* Stated problem: Put the lines of the rows below into a JSON list of strings, one string per line, skipping blank lines and leaving out the pictures.

[Dataset items]

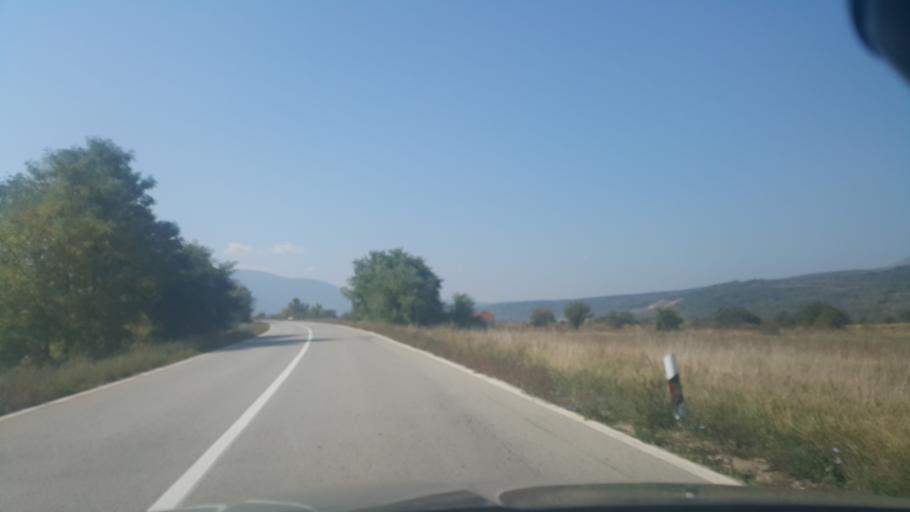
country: RS
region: Central Serbia
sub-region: Pirotski Okrug
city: Bela Palanka
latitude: 43.2272
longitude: 22.3767
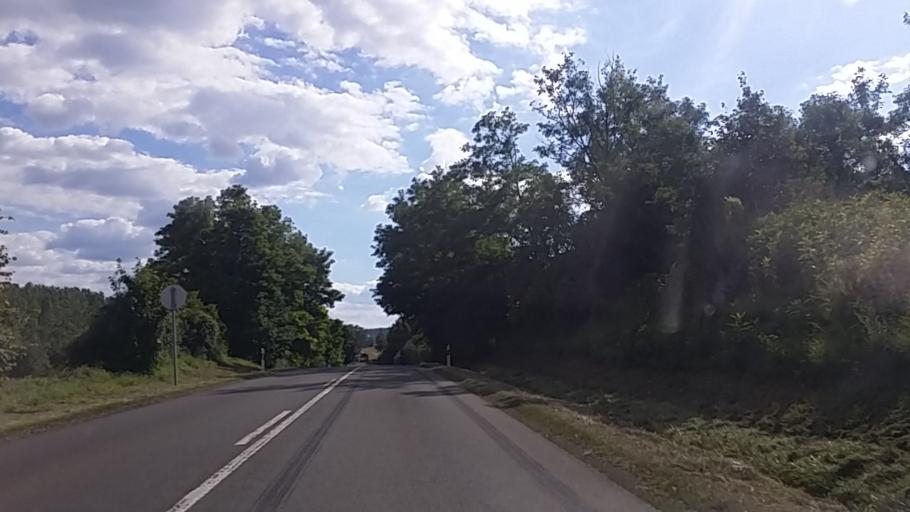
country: HU
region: Baranya
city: Sasd
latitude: 46.2813
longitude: 18.1103
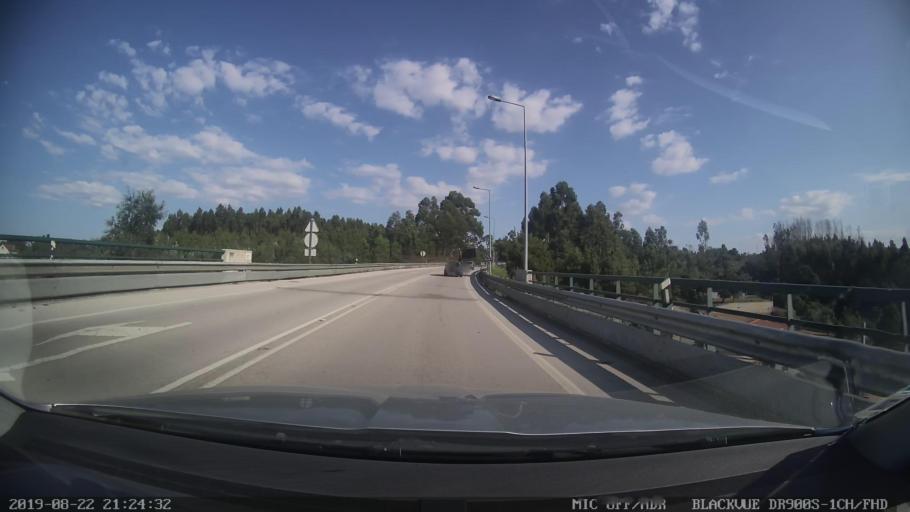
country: PT
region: Castelo Branco
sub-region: Serta
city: Serta
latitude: 39.8423
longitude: -8.1238
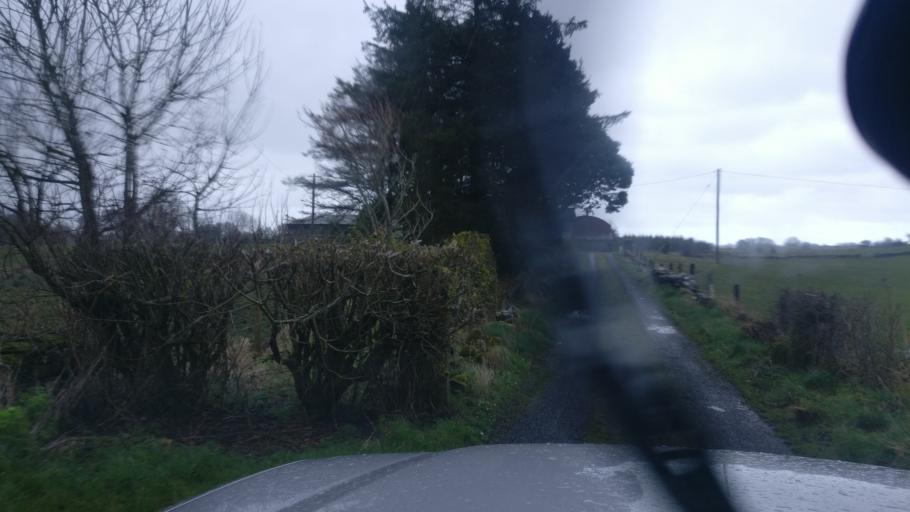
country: IE
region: Connaught
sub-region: County Galway
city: Loughrea
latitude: 53.2434
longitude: -8.4234
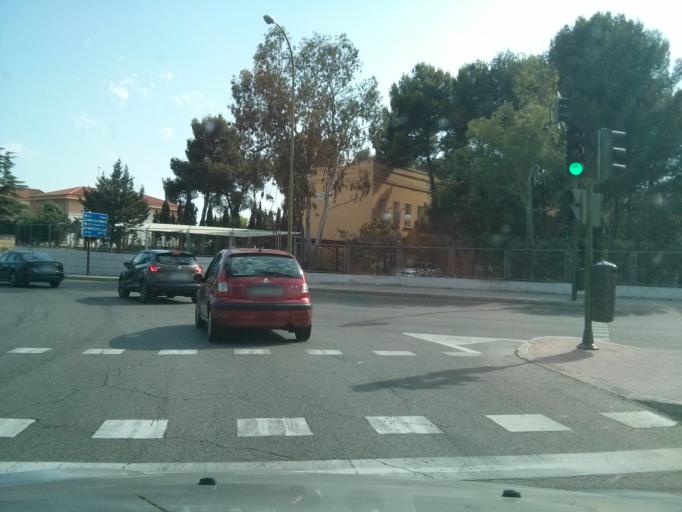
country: ES
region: Madrid
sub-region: Provincia de Madrid
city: Chamartin
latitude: 40.4754
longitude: -3.6895
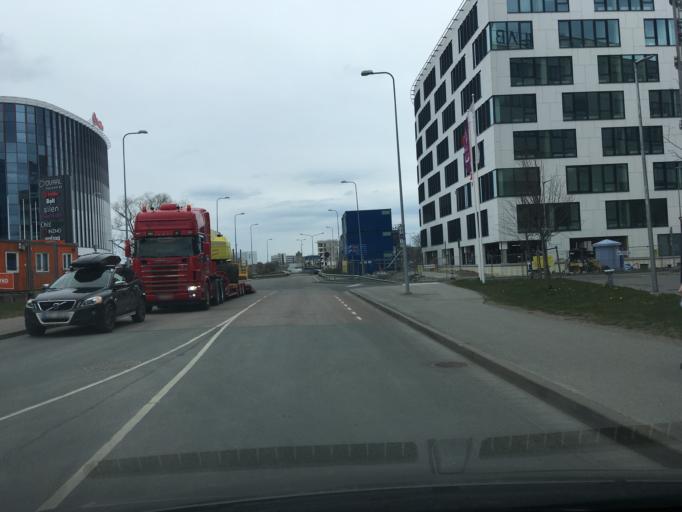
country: EE
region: Harju
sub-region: Tallinna linn
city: Tallinn
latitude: 59.4173
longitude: 24.7529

* Result:
[
  "country: RS",
  "region: Central Serbia",
  "sub-region: Pirotski Okrug",
  "city: Bela Palanka",
  "latitude: 43.2272",
  "longitude: 22.3767",
  "country: HU",
  "region: Baranya",
  "city: Sasd",
  "latitude: 46.2813",
  "longitude: 18.1103",
  "country: PT",
  "region: Castelo Branco",
  "sub-region: Serta",
  "city: Serta",
  "latitude: 39.8423",
  "longitude: -8.1238",
  "country: IE",
  "region: Connaught",
  "sub-region: County Galway",
  "city: Loughrea",
  "latitude: 53.2434",
  "longitude: -8.4234",
  "country: ES",
  "region: Madrid",
  "sub-region: Provincia de Madrid",
  "city: Chamartin",
  "latitude: 40.4754",
  "longitude: -3.6895",
  "country: EE",
  "region: Harju",
  "sub-region: Tallinna linn",
  "city: Tallinn",
  "latitude: 59.4173",
  "longitude: 24.7529"
]